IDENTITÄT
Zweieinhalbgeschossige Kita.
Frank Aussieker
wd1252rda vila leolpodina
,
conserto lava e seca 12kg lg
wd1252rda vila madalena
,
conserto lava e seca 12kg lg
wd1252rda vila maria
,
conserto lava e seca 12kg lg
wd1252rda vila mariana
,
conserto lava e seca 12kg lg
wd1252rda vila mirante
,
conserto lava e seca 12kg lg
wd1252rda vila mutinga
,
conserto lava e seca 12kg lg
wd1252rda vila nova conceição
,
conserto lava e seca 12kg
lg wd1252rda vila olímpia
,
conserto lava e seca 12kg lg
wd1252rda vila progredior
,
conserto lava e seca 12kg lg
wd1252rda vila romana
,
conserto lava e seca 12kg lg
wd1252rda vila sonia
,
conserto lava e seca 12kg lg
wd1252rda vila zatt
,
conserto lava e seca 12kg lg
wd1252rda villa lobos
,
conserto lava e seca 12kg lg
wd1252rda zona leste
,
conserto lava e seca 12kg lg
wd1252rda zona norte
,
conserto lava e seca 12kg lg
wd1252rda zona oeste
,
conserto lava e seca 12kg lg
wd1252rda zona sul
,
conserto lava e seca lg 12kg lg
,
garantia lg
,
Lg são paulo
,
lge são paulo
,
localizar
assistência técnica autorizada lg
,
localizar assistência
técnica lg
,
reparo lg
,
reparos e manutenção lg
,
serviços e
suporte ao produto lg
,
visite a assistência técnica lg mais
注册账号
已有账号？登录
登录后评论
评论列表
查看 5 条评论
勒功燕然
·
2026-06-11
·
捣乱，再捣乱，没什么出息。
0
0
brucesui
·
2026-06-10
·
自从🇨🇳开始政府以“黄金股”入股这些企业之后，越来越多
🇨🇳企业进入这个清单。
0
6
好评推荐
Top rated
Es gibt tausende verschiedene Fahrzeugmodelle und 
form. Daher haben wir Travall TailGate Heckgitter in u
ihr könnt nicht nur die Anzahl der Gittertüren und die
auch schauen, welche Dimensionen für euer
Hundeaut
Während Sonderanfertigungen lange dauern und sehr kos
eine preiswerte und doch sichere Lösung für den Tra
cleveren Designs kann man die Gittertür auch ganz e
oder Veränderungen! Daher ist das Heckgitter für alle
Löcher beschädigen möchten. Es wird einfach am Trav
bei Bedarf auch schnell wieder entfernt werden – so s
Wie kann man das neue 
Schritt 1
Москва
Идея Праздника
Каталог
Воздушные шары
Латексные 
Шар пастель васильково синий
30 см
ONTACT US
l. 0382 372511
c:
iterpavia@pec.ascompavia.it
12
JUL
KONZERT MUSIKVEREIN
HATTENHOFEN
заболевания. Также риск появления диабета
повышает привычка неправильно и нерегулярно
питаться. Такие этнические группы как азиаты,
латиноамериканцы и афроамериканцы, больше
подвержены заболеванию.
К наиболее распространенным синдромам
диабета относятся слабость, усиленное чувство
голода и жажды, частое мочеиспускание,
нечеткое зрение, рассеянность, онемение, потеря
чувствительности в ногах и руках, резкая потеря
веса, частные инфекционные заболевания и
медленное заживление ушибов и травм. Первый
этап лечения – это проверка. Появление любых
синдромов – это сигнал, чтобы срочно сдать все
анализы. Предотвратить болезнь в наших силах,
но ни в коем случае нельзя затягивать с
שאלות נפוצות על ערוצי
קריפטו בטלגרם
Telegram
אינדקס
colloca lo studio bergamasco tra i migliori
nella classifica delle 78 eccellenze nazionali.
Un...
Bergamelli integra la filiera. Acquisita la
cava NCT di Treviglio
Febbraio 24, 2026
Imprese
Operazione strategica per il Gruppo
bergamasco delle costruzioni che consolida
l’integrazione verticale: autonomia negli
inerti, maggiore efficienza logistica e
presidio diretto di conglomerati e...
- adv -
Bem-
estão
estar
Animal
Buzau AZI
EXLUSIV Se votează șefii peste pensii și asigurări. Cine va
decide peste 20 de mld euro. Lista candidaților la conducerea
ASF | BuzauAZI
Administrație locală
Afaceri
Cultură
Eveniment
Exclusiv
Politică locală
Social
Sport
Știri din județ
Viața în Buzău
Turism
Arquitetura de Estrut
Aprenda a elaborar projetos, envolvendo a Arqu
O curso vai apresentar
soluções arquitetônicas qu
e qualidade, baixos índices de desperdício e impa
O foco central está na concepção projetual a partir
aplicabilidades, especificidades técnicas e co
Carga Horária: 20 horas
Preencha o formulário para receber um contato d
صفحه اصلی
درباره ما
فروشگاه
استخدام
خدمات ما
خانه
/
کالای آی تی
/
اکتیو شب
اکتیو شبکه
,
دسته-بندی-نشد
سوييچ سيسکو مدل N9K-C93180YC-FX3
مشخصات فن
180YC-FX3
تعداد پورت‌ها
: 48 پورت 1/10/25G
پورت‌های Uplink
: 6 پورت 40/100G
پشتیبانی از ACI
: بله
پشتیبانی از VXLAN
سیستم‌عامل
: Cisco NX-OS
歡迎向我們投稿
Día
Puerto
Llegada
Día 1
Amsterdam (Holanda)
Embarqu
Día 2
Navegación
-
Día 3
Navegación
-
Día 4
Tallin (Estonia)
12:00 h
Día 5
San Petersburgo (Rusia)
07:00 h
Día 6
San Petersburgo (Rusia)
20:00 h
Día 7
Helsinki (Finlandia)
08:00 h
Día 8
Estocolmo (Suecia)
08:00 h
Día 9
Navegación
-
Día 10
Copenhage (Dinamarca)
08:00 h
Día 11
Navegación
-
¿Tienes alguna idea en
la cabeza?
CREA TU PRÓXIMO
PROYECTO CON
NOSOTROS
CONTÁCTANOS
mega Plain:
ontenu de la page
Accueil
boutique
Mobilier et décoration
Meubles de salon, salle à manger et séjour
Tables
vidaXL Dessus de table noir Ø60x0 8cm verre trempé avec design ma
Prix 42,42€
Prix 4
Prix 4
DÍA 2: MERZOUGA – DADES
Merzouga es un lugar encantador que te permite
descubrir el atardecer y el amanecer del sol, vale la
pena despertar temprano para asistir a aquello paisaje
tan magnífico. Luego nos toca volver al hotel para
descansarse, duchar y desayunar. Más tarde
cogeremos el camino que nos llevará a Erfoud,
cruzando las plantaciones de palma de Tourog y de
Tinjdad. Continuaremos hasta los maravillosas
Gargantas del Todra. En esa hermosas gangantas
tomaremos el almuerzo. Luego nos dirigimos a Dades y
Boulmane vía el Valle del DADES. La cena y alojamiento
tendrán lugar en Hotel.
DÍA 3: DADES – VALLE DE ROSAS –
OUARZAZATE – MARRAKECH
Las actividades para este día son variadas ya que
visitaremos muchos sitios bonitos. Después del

#####

▶ _Required work_:
Could you restate word for word the lines above from the one containing "чувствительности в ногах" through the one containing "DÍA 2: MERZOUGA – DADES", both included, and nothing else?

▶ _Response for this exercise_:
чувствительности в ногах и руках, резкая потеря
веса, частные инфекционные заболевания и
медленное заживление ушибов и травм. Первый
этап лечения – это проверка. Появление любых
синдромов – это сигнал, чтобы срочно сдать все
анализы. Предотвратить болезнь в наших силах,
но ни в коем случае нельзя затягивать с
שאלות נפוצות על ערוצי
קריפטו בטלגרם
Telegram
אינדקס
colloca lo studio bergamasco tra i migliori
nella classifica delle 78 eccellenze nazionali.
Un...
Bergamelli integra la filiera. Acquisita la
cava NCT di Treviglio
Febbraio 24, 2026
Imprese
Operazione strategica per il Gruppo
bergamasco delle costruzioni che consolida
l’integrazione verticale: autonomia negli
inerti, maggiore efficienza logistica e
presidio diretto di conglomerati e...
- adv -
Bem-
estão
estar
Animal
Buzau AZI
EXLUSIV Se votează șefii peste pensii și asigurări. Cine va
decide peste 20 de mld euro. Lista candidaților la conducerea
ASF | BuzauAZI
Administrație locală
Afaceri
Cultură
Eveniment
Exclusiv
Politică locală
Social
Sport
Știri din județ
Viața în Buzău
Turism
Arquitetura de Estrut
Aprenda a elaborar projetos, envolvendo a Arqu
O curso vai apresentar
soluções arquitetônicas qu
e qualidade, baixos índices de desperdício e impa
O foco central está na concepção projetual a partir
aplicabilidades, especificidades técnicas e co
Carga Horária: 20 horas
Preencha o formulário para receber um contato d
صفحه اصلی
درباره ما
فروشگاه
استخدام
خدمات ما
خانه
/
کالای آی تی
/
اکتیو شب
اکتیو شبکه
,
دسته-بندی-نشد
سوييچ سيسکو مدل N9K-C93180YC-FX3
مشخصات فن
180YC-FX3
تعداد پورت‌ها
: 48 پورت 1/10/25G
پورت‌های Uplink
: 6 پورت 40/100G
پشتیبانی از ACI
: بله
پشتیبانی از VXLAN
سیستم‌عامل
: Cisco NX-OS
歡迎向我們投稿
Día
Puerto
Llegada
Día 1
Amsterdam (Holanda)
Embarqu
Día 2
Navegación
-
Día 3
Navegación
-
Día 4
Tallin (Estonia)
12:00 h
Día 5
San Petersburgo (Rusia)
07:00 h
Día 6
San Petersburgo (Rusia)
20:00 h
Día 7
Helsinki (Finlandia)
08:00 h
Día 8
Estocolmo (Suecia)
08:00 h
Día 9
Navegación
-
Día 10
Copenhage (Dinamarca)
08:00 h
Día 11
Navegación
-
¿Tienes alguna idea en
la cabeza?
CREA TU PRÓXIMO
PROYECTO CON
NOSOTROS
CONTÁCTANOS
mega Plain:
ontenu de la page
Accueil
boutique
Mobilier et décoration
Meubles de salon, salle à manger et séjour
Tables
vidaXL Dessus de table noir Ø60x0 8cm verre trempé avec design ma
Prix 42,42€
Prix 4
Prix 4
DÍA 2: MERZOUGA – DADES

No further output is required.